— BEGIN Passage —

File source
The file plugin reads events from a local file once when the pipeline starts. It’s useful for loading seed data, testing processors and sinks, or replaying a fixed dataset. This source does not monitor the file for new lines after startup.
| Option | Required | Type | Description |
|---|---|---|---|
path | Yes | String | An absolute path to the input file inside the Data Prepper container, for example, /usr/share/data-prepper/data/input.jsonl. |
format | No | String | Specifies how to interpret the file content. Valid values are json and plain. Use json when your file has one JSON object per line or a JSON array. Use plain for raw text lines. Default is plain. |
record_type | No | String | The type of output record produced by the source. Valid values are event and string. Use event to produce structured events expected by downstream processors and the OpenSearch sink. Default is string. |
Example
The following examples demonstrate how different file types can be processed.

— END Passage —

Required task =
Transcribe the file source documentation word for word, starting at "File source" and ending at "lines after startup.".

— BEGIN Excerpted records —

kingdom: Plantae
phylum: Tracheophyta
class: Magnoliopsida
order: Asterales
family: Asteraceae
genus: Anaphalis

— END Excerpted records —
— BEGIN Excerpted records —

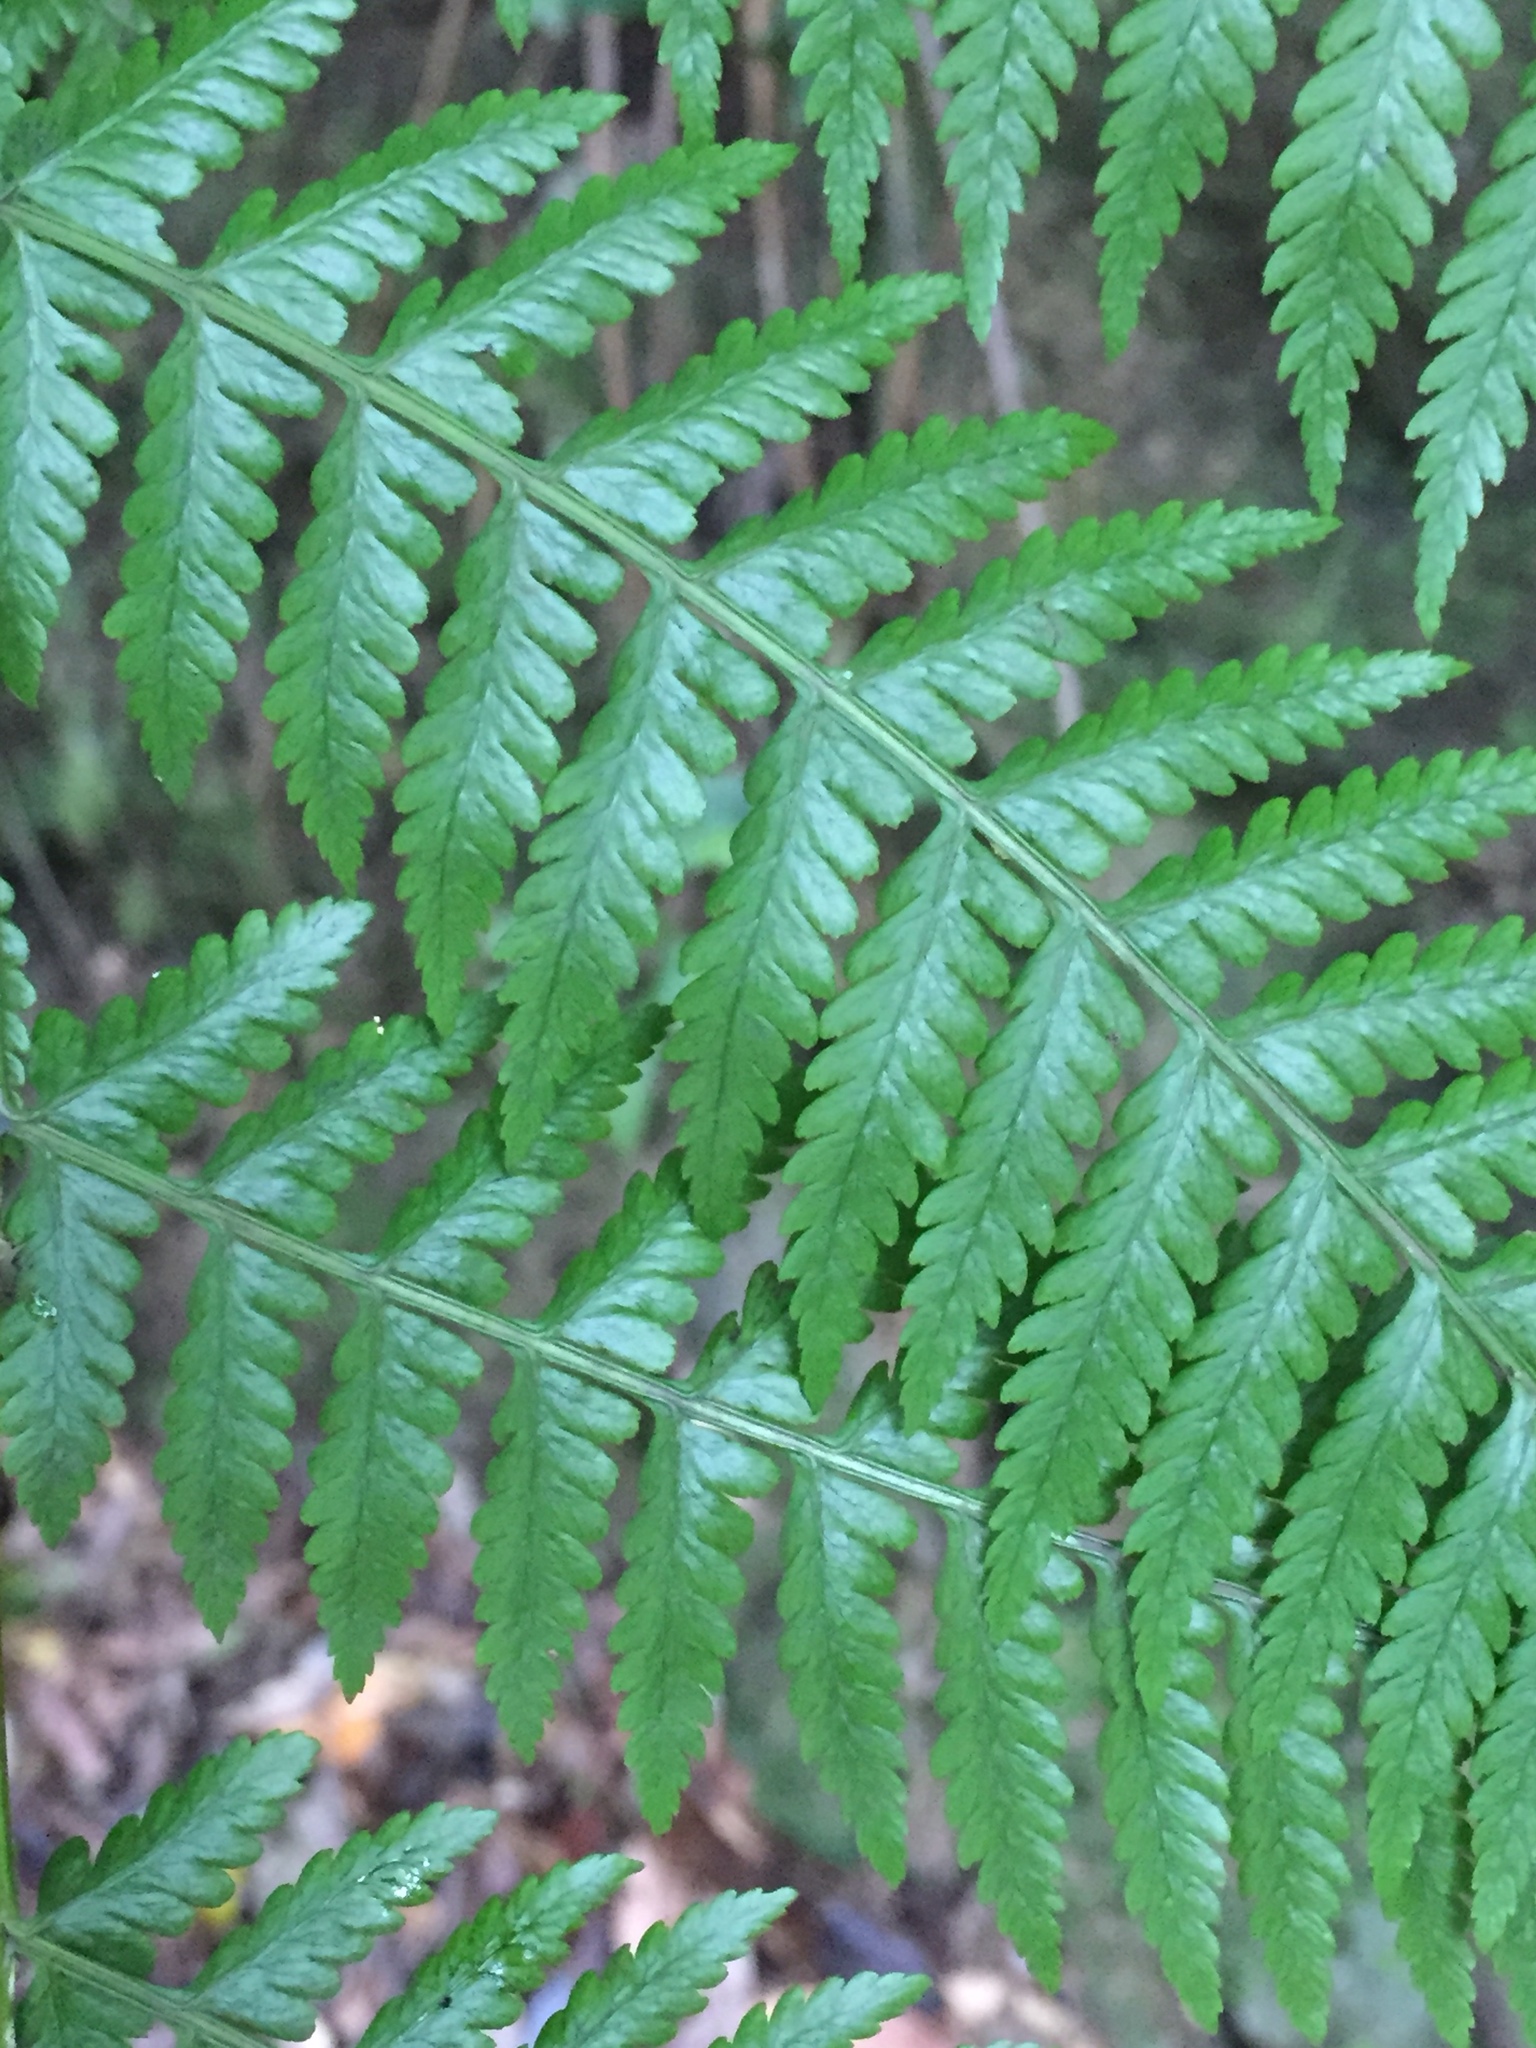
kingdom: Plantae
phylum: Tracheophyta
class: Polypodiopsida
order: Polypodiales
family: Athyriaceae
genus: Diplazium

— END Excerpted records —
— BEGIN Excerpted records —

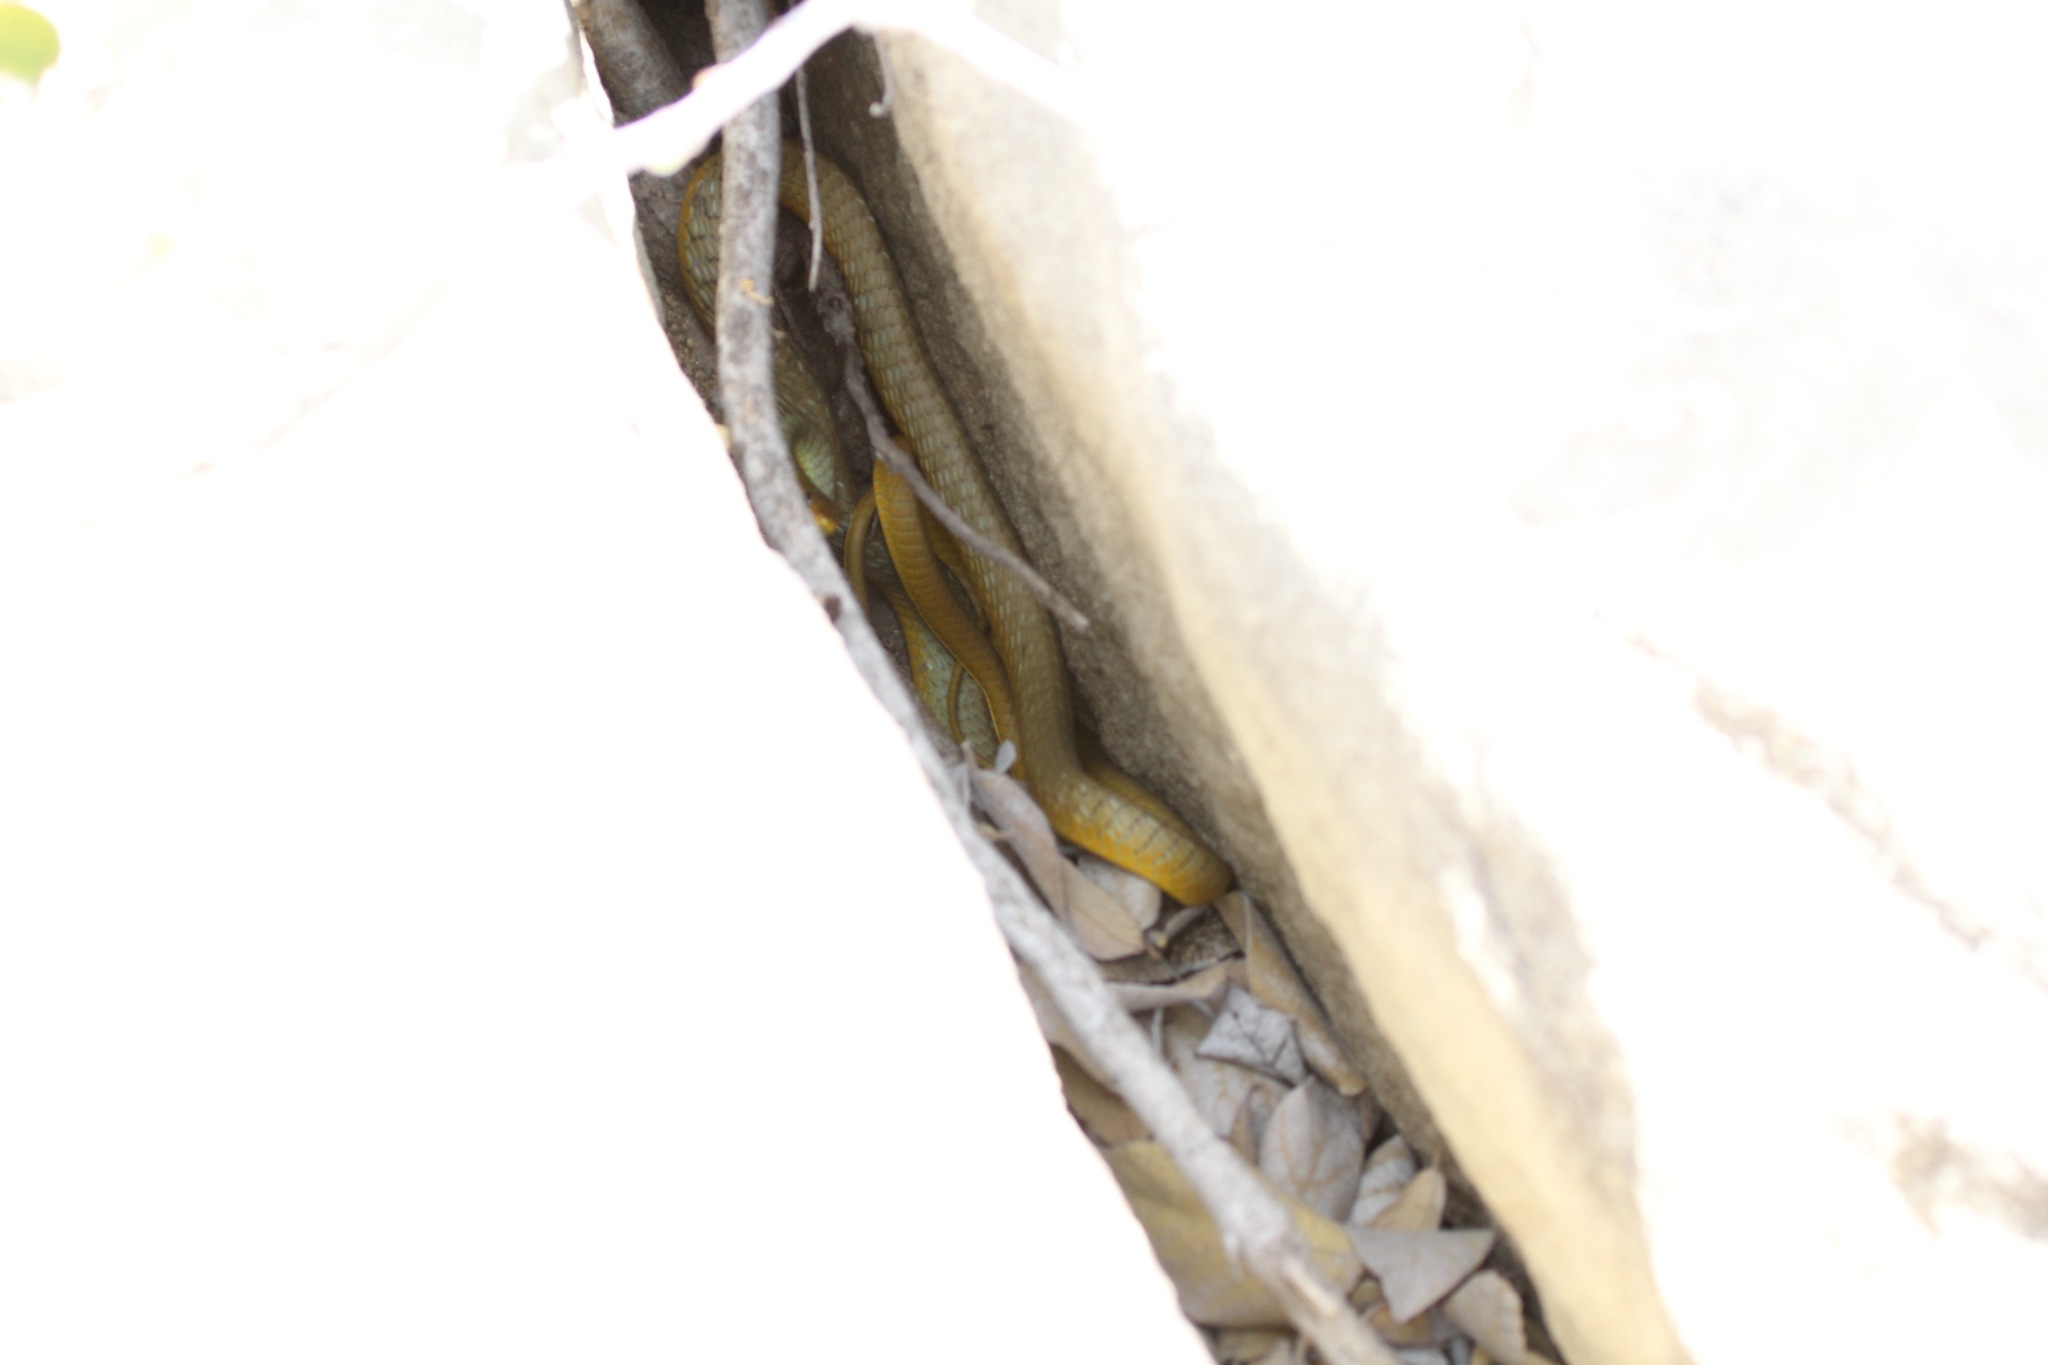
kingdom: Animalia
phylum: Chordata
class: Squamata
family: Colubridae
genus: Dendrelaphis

— END Excerpted records —

Final result =
File source
The file plugin reads events from a local file once when the pipeline starts. It’s useful for loading seed data, testing processors and sinks, or replaying a fixed dataset. This source does not monitor the file for new lines after startup.